- **WHAT THE EXERCISE ASKS**
The answer must consist of each line below that contains the string "wire".

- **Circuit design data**
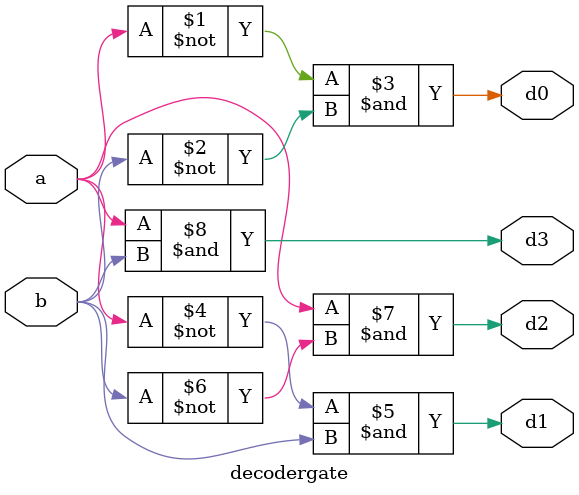
<source format=v>
module testbench;
reg a,b;
wire d0,d1,d2,d3;
decodergate DE2(.a(a),.b(b),.d0(d0),.d1(d1),.d2(d2),.d3(d3));
initial
begin
a=1'b0; b=1'b0; 
#1000 a=1'b1; b=1'b0; 
#1000  a=1'b0; b=1'b1; 
#1000 a=1'b1; b=1'b1; 
end
endmodule
module decodergate(d0,d1,d2,d3,a,b);
	input a,b;
	output d0,d1,d2,d3;
	assign d0=(~a)&(~b);
   assign d1=(~a)&(b);
	assign d2=(a)&(~b);
	assign d3=a&b;
	
	
endmodule

</source>
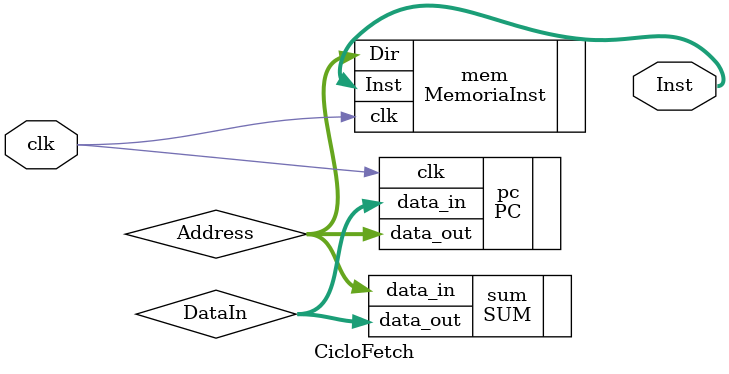
<source format=v>

module CicloFetch
(
	input clk,                //Señal de reloj
	output wire [31:0] Inst   //Instrucción completa
);

wire [31:0] DataIn, Address;

//Instancia del Contador de programa
PC pc
	(
		.data_in(DataIn), 
		.data_out(Address),
		.clk(clk)
	);
	
//Instancia del Sumador
SUM sum
	(
		.data_in(Address), 
		.data_out(DataIn)
	);

//Instancia de la Memoria de Instrucciones
MemoriaInst mem
	(
		.clk(clk),
		.Dir(Address), 
		.Inst(Inst)
	);

endmodule
</source>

- **COMPLETED TASK**
wire d0,d1,d2,d3;
	output wire [31:0] Inst   //Instrucción completa
wire [31:0] DataIn, Address;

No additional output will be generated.